Ten aanzien van de wrakingsgrond dat de rechter ten onrechte verzoekers beroep op de onbevoegdheid van deze rechtbank heeft verworpen, overweegt de wrakingskamer als volgt. De rechter heeft op 15 juni 2017 ter zitting een oordeel gegeven over het door verzoeker gevoerde bevoegdheidsverweer. Vervolgens is het wrakingsverzoek gedaan. Nu de beslissing van de rechter ten aanzien van de bevoegdheid op dat onderdeel beschouwd moet worden als een eindbeslissing, kan verzoeker ten aanzien van deze wrakingsgrond niet worden ontvangen in zijn wrakingsverzoek. Het doel waar de wrakingsprocedure op is gericht, namelijk dat de betreffende rechter geen verdere bemoeienis meer heeft met de zaak, kan op dit onderdeel immers niet meer worden bereikt. Gelet hierop zal het verzoek tot wraking ten aanzien van deze wrakingsgrond niet-ontvankelijk worden verklaard.
3.6.
Ten aanzien van de stelling van verzoeker dat de vooringenomenheid van de rechter blijkt uit het weigeren kennis te nemen van de door verzoeker overgelegde stukken, overweegt de wrakingskamer als volgt. De beslissing om al dan niet kennis te nemen van ingebrachte stukken moet worden aangemerkt als een procesbeslissing.
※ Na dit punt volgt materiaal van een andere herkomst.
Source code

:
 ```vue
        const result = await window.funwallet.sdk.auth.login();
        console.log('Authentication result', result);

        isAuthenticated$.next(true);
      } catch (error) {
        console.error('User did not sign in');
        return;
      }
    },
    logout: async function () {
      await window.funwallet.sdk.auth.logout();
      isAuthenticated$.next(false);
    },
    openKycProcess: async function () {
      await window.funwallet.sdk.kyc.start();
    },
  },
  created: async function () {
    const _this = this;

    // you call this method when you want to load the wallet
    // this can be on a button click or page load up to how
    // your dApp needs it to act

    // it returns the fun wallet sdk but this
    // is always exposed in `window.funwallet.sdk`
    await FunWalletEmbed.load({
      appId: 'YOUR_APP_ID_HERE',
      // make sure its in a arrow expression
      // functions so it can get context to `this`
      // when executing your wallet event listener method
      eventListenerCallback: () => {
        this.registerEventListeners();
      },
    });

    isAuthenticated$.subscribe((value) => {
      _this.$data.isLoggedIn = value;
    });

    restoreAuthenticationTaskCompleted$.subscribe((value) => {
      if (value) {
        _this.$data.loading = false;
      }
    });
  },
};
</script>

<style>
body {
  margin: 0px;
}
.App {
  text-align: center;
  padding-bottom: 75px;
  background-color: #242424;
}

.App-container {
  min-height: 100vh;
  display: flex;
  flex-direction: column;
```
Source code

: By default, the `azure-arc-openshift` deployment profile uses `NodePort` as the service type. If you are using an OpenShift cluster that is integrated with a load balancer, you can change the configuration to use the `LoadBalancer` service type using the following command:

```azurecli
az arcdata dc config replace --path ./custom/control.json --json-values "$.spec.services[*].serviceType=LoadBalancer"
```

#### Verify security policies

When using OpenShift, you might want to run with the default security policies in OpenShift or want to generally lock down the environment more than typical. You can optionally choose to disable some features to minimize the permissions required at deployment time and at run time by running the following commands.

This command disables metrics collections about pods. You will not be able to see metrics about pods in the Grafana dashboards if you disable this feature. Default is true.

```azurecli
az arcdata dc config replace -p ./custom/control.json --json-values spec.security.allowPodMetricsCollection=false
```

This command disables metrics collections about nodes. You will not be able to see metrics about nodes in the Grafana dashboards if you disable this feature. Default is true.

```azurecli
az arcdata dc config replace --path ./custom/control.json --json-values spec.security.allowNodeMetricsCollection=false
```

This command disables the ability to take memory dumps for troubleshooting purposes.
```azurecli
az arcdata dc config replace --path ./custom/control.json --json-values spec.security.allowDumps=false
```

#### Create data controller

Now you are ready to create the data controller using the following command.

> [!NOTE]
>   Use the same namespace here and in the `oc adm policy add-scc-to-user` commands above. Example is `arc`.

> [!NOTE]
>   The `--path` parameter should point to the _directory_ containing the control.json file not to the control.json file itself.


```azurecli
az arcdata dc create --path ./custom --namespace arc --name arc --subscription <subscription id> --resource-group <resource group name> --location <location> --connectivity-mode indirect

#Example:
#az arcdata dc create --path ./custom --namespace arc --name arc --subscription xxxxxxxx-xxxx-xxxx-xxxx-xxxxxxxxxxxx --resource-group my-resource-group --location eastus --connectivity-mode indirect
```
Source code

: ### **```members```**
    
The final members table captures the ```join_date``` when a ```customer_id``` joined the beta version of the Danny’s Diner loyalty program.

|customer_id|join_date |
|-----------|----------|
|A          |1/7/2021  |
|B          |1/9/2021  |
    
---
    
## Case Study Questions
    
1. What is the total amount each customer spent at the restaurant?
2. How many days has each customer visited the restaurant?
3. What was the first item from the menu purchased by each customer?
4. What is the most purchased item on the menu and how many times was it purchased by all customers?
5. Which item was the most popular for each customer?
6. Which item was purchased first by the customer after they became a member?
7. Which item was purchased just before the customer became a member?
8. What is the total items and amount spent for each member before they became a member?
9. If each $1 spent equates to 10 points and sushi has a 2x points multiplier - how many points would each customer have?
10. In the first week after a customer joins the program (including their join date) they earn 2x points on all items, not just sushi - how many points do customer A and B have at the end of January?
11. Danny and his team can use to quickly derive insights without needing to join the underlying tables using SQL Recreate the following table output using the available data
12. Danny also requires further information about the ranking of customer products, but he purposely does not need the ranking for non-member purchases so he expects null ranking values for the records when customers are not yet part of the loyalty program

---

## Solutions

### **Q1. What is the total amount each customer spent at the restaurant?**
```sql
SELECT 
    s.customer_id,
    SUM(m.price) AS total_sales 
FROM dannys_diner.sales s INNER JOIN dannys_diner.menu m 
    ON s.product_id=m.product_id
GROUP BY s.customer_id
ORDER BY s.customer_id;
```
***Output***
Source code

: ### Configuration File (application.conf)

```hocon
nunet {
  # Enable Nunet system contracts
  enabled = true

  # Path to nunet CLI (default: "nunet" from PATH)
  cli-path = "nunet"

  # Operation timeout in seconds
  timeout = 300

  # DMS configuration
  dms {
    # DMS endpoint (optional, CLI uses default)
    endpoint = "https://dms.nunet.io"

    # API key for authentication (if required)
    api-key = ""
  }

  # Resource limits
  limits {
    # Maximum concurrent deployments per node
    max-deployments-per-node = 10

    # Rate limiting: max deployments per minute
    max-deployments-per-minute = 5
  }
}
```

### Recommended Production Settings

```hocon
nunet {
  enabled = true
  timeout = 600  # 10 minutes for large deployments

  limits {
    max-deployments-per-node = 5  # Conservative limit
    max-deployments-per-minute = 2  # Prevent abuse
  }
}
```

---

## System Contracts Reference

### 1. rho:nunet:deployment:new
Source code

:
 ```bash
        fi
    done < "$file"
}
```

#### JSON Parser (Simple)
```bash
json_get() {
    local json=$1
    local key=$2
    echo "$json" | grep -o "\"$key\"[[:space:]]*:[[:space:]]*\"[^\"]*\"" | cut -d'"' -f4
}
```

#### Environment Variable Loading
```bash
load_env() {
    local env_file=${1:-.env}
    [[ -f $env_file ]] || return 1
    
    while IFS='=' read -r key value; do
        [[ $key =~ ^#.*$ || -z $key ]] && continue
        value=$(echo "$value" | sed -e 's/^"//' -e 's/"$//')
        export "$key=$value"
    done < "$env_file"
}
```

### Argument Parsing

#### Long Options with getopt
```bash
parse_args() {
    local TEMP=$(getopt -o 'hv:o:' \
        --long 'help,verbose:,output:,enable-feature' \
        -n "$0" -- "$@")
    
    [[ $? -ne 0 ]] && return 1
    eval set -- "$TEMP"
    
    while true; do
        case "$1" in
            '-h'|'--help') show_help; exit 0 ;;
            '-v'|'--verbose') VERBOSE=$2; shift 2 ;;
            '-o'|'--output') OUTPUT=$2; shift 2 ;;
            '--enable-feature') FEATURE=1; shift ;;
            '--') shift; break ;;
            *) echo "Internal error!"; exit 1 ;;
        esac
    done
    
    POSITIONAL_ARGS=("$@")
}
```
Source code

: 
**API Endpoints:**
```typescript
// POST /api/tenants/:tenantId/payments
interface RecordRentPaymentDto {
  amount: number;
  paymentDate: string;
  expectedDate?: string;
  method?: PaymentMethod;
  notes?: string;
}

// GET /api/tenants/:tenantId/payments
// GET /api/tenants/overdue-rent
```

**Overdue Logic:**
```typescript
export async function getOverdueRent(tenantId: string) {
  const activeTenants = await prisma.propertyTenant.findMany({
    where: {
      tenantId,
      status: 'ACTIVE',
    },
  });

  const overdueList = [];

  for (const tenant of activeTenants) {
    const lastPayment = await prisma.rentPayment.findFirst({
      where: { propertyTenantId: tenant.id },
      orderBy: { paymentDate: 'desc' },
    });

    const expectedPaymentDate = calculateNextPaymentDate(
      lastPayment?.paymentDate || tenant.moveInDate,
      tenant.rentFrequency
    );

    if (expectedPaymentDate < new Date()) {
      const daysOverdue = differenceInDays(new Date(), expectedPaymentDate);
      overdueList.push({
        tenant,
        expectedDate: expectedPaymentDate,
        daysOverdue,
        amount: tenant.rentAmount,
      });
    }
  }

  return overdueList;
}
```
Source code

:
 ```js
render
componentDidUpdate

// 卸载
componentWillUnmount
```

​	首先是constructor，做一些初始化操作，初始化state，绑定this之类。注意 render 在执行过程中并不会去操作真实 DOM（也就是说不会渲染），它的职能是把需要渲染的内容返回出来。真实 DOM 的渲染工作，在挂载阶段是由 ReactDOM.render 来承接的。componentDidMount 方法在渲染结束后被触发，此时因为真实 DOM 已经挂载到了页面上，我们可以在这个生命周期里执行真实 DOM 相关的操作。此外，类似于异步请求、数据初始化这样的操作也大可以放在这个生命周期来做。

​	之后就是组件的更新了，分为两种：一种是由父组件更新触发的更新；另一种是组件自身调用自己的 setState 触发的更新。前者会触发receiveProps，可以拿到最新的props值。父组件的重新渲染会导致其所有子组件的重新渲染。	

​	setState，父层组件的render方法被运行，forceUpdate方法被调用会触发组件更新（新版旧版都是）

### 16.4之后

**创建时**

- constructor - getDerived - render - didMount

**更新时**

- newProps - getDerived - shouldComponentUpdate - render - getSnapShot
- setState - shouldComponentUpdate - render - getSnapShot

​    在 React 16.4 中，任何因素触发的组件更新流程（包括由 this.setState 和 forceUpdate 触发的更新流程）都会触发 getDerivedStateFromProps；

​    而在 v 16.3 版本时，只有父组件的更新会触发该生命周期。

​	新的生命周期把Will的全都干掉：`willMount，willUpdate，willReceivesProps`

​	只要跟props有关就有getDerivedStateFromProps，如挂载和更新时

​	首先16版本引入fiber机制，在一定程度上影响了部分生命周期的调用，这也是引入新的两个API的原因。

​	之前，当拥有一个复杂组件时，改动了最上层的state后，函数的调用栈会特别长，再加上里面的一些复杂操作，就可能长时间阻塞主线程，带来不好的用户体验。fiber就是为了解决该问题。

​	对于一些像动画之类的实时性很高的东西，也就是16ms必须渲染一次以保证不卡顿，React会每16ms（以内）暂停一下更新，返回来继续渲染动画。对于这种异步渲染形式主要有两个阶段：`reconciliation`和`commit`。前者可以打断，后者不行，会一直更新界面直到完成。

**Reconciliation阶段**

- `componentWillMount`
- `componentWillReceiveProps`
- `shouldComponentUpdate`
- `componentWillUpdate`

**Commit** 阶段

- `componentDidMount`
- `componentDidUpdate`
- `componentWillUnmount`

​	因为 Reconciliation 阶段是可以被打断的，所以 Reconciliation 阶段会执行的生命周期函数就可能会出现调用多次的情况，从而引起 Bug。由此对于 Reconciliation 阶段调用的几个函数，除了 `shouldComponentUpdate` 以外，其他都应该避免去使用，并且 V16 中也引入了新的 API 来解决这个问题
Van dergelijke beslissingen kan de juistheid in beginsel niet door de wrakingskamer worden getoetst. Slechts indien een procesbeslissing dermate onbegrijpelijk is dat deze een zwaarwegende aanwijzing oplevert dat het oordeel van de rechter alleen kan voortvloeien uit een vooringenomenheid jegens verzoeker, althans dat de bij hem bestaande vrees daarvoor naar objectieve maatstaven gerechtvaardigd is, kan dit tot een ander oordeel leiden. Daarvan is in dit geval, mede gezien de daarvoor door de rechter gegeven motivering inzake de procesvertegenwoordiging, die niet onbegrijpelijk is, geen sprake.
3.7.
Gelet op hetgeen hiervoor is overwogen zal de wrakingskamer het verzoek tot wraking deels niet-ontvankelijk en deels ongegrond verklaren.

4.De beslissing

De wrakingskamer:
4.1.
verklaart het verzoek tot wraking voor zover het ziet op de beslissing ten aanzien van de bevoegdheid van de rechter niet-ontvankelijk;
4.2.
verklaart het verzoek tot wraking voor zover het ziet op het niet toelaten van stukken ongegrond;
4.3.
draagt de griffier van de wrakingskamer op deze beslissing toe te zenden aan verzoeker, de rechter, de andere betrokken partijen, alsmede aan de voorzitter van de afdeling Civiel recht en bestuursrecht en de president van deze rechtbank;
4.4.
bepaalt dat de procedure van verzoeker met zaaknummer C/16/436223 / KL ZA 17-128 dient te worden voortgezet in de stand waarin deze zich bevond op het moment van de schorsing vanwege het wrakingsverzoek.
Deze beslissing is gegeven door mr. drs. S.M. van Lieshout, voorzitter, en mr. A. van Dijk en mr. R.M. Berendsen als leden van de wrakingskamer, bijgestaan door mr. A.L. de Gier, griffier, en in het openbaar uitgesproken op 4 augustus 2017.
de griffier de voorzitter
Tegen deze beslissing staat geen rechtsmiddel open.